▶ _Aim_
Extract the lines below, copying them exactly, beginning at the line that contains "genus: Lisianthius" and stopping after the line that contains "catalogue / barcode: US 2701051".

begin Recorded information

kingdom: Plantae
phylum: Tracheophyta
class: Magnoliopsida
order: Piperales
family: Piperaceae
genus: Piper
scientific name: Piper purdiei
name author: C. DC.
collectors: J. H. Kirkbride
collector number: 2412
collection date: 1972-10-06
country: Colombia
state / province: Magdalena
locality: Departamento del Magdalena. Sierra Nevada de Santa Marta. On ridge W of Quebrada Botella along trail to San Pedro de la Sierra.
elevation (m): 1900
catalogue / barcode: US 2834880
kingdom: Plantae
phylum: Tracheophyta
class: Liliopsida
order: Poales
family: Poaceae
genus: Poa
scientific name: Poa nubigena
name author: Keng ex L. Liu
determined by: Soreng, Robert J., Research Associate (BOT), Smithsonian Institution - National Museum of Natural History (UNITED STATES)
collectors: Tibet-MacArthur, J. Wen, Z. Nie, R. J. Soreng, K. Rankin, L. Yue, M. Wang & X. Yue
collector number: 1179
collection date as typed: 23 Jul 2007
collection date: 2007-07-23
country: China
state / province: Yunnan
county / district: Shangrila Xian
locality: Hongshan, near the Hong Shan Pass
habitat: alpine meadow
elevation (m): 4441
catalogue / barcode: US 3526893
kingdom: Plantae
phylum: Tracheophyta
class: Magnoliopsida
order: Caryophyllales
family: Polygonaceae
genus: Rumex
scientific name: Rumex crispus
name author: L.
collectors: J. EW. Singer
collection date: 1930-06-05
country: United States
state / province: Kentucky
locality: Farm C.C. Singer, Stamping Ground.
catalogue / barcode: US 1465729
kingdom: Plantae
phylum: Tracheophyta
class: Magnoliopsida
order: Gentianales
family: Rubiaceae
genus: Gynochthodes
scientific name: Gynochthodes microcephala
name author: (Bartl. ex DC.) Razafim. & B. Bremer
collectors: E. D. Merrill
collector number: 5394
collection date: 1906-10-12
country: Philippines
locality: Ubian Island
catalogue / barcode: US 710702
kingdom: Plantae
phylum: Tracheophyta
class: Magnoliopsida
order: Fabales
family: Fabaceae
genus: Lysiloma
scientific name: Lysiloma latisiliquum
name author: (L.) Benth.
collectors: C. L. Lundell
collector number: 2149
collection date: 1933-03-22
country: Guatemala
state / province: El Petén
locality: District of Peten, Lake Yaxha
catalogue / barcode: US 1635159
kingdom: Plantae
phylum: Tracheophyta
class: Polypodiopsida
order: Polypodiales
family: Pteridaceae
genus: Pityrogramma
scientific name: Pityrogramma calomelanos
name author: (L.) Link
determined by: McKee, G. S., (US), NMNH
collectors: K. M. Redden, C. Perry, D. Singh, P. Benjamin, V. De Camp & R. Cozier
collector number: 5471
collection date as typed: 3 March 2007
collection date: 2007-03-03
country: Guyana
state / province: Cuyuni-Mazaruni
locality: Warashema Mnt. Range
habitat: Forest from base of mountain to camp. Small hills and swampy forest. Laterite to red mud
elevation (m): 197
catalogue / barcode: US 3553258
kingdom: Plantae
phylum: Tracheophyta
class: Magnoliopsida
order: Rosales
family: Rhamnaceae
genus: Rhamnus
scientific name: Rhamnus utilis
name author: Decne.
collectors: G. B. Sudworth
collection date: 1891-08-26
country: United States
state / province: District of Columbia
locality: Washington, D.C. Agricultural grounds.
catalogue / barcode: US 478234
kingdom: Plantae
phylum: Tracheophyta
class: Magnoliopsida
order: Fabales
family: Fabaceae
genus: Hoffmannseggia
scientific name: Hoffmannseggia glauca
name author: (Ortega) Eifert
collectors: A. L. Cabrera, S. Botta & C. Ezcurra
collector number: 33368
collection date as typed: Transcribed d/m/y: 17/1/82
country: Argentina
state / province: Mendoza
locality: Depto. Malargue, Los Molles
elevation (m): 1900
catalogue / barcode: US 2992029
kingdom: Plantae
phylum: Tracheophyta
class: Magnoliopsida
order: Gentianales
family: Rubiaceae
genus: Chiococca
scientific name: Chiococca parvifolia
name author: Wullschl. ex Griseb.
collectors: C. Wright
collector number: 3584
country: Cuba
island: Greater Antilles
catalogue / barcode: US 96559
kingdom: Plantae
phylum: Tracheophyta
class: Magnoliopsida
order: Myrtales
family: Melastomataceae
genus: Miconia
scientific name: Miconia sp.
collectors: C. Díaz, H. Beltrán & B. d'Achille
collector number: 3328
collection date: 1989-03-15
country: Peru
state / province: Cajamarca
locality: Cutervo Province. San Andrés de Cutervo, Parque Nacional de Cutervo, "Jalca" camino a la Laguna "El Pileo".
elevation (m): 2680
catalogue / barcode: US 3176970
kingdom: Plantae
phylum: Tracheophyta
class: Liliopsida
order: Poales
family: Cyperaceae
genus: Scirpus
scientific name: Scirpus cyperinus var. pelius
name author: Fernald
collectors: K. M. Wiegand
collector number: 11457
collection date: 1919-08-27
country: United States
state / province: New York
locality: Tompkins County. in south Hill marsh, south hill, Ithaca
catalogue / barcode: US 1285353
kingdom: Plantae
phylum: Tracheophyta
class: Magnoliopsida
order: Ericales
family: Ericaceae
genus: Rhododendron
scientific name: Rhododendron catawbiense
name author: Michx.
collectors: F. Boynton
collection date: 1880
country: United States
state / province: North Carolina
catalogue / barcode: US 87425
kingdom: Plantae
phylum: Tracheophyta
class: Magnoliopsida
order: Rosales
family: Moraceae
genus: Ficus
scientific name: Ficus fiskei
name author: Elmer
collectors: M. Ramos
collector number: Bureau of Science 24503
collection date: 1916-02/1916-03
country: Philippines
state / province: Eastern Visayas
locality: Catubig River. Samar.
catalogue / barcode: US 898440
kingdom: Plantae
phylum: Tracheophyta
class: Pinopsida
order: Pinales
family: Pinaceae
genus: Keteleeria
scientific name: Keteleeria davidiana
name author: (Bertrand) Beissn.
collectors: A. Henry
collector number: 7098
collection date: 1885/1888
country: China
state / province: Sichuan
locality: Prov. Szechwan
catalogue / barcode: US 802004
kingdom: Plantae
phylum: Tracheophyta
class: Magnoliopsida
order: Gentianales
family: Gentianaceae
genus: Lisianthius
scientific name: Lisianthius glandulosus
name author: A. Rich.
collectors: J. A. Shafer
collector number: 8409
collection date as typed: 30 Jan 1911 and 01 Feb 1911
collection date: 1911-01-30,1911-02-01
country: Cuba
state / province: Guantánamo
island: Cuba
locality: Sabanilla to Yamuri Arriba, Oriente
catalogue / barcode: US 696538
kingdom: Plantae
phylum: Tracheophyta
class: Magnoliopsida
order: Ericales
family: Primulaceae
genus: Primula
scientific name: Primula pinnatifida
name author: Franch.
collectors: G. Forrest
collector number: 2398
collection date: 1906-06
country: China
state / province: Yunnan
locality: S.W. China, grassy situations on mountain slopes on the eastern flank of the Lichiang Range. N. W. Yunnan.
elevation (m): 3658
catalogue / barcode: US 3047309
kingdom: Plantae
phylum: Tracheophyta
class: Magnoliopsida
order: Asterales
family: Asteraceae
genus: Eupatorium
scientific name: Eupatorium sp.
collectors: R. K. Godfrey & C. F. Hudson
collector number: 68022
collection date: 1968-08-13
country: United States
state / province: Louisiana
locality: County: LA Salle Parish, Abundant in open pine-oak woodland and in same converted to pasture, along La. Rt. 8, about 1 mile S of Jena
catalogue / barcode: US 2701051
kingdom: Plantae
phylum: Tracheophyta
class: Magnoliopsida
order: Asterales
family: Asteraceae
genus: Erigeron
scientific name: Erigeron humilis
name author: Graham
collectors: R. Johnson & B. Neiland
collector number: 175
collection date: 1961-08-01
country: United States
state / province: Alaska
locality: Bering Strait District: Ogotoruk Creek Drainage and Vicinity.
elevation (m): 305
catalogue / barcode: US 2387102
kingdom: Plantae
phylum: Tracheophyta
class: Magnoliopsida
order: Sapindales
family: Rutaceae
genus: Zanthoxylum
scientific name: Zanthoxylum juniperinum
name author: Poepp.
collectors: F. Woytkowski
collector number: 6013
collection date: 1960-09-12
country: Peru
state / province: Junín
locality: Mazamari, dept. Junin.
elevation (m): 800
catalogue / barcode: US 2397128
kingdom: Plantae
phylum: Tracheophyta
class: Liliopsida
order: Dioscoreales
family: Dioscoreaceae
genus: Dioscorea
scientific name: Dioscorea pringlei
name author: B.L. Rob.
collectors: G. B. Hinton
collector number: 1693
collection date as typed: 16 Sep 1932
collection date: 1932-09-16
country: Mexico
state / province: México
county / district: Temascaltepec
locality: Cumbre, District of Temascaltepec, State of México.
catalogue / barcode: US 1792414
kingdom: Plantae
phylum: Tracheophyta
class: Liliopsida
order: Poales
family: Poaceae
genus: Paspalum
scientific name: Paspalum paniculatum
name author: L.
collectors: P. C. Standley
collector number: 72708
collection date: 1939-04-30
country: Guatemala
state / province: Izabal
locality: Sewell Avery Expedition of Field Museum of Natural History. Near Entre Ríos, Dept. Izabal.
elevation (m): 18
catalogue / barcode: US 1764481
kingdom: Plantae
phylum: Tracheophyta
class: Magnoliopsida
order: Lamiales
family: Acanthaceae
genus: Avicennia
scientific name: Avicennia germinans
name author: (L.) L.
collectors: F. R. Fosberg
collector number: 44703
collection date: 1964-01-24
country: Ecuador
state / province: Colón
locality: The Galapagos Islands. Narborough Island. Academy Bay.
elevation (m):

end Recorded information

▶ _Complete output_
genus: Lisianthius
scientific name: Lisianthius glandulosus
name author: A. Rich.
collectors: J. A. Shafer
collector number: 8409
collection date as typed: 30 Jan 1911 and 01 Feb 1911
collection date: 1911-01-30,1911-02-01
country: Cuba
state / province: Guantánamo
island: Cuba
locality: Sabanilla to Yamuri Arriba, Oriente
catalogue / barcode: US 696538
kingdom: Plantae
phylum: Tracheophyta
class: Magnoliopsida
order: Ericales
family: Primulaceae
genus: Primula
scientific name: Primula pinnatifida
name author: Franch.
collectors: G. Forrest
collector number: 2398
collection date: 1906-06
country: China
state / province: Yunnan
locality: S.W. China, grassy situations on mountain slopes on the eastern flank of the Lichiang Range. N. W. Yunnan.
elevation (m): 3658
catalogue / barcode: US 3047309
kingdom: Plantae
phylum: Tracheophyta
class: Magnoliopsida
order: Asterales
family: Asteraceae
genus: Eupatorium
scientific name: Eupatorium sp.
collectors: R. K. Godfrey & C. F. Hudson
collector number: 68022
collection date: 1968-08-13
country: United States
state / province: Louisiana
locality: County: LA Salle Parish, Abundant in open pine-oak woodland and in same converted to pasture, along La. Rt. 8, about 1 mile S of Jena
catalogue / barcode: US 2701051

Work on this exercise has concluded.